Do you Depend on Pendency?

USPTO Director Iancu and Commissioner Hirshfeld published a blog on Wednesday, 9 October 2019, titled, "USPTO meets critical goals to reduce patent examination pendency."  The two USPTO leaders reported that the goals for First Action Pendency (FAP)(<15 months) and Total Pendency (TP)(<24 months) had been met in the 4Q FY19 when 14.7 months and 23.8 months, respectively, were reported.  In fact, the 12-month rolling numbers are 14.7 and 24.5 months, respectively.  This means that the average application at the USPTO is receiving a first office action on the merits (first OA, expect the rejection) 14.7 months from its filing date and the average application is either issued or abandoned 23.8 or 24.5 months from its filing date.

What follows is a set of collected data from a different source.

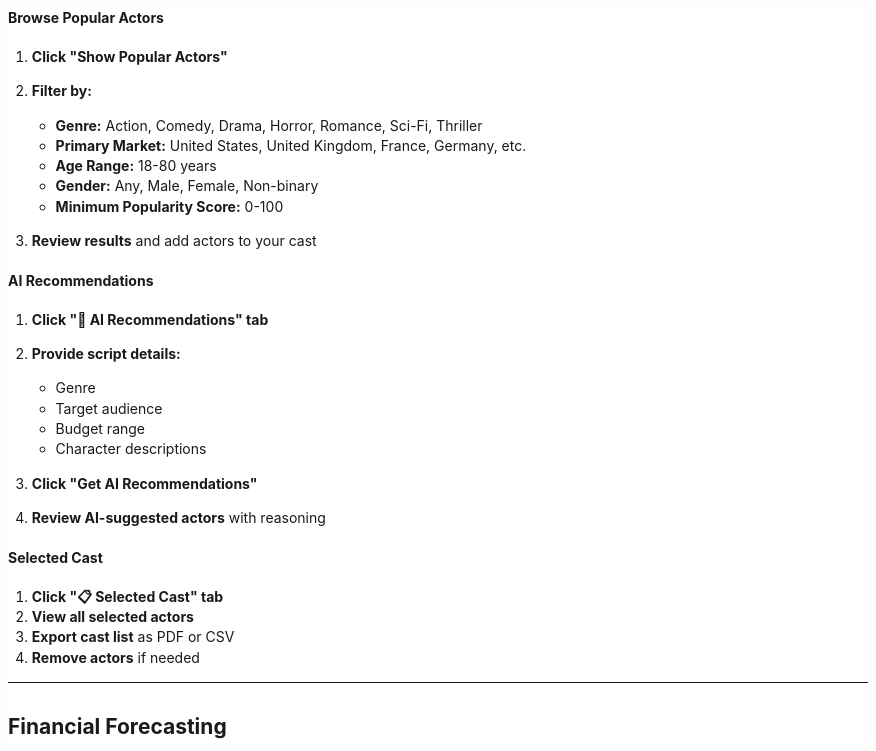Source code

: #### Browse Popular Actors

1. **Click "Show Popular Actors"**
2. **Filter by:**
   - **Genre:** Action, Comedy, Drama, Horror, Romance, Sci-Fi, Thriller
   - **Primary Market:** United States, United Kingdom, France, Germany, etc.
   - **Age Range:** 18-80 years
   - **Gender:** Any, Male, Female, Non-binary
   - **Minimum Popularity Score:** 0-100

3. **Review results** and add actors to your cast

#### AI Recommendations

1. **Click "🎯 AI Recommendations" tab**
2. **Provide script details:**
   - Genre
   - Target audience
   - Budget range
   - Character descriptions

3. **Click "Get AI Recommendations"**
4. **Review AI-suggested actors** with reasoning

#### Selected Cast

1. **Click "📋 Selected Cast" tab**
2. **View all selected actors**
3. **Export cast list** as PDF or CSV
4. **Remove actors** if needed

---

## Financial Forecasting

With the USPTO receiving hundreds of thousands of applications each year, you might imagine that the different Technology Centers (TC) have different FAP and TP rates.  And you would be correct.  According to the most recent data available from the USPTO dashboard, the FAP averages range from 10.9 months (TC 2600, Communications) to 19.3 months (TC 3700, Mechanical Engineering).  Not surprising, the TP also varies widely, ranging from 20.3 months (TC 3700) to 28.9 months (TC 3700).  The next two longest TP are 28.5 months (TC 2100, Computer Architecture Software and Information Security) and 28 months (TC 1700, Chemical Materials and Engineering).

If your company is waiting on either a positive first OA (expecting the rejection doesn't mean it won't be a positive rejection) or a patent issuance in order to interest investors or validate your IP, you should plan on an average of 14.7 or 24.5 months (rolling averages) from the filing date, respectively.  That's just over 1 year or 2 years before a positive result can be expected from the USPTO.  Of course, these numbers can quickly lengthen if the first OA is not a positive one and a potentially long prosecution will be needed before an issued patent is obtained.  

You and your patent counsel should look into the FAP and TP numbers of the Technology Center most likely to examine or currently examining your patent application.  A realistic time frame for FAP and TP can be very helpful for mapping out your business milestones.    

If 14.7 and 24.5 months are simply too long, then perhaps a Track One Prioritized Examination would help (3.4 and 12.4 months for FAP and TP, respectively).  Track One is expensive, but maybe it's worth it.  Contact me if you want to learn more.  

Pendency can be your friend, depend on it.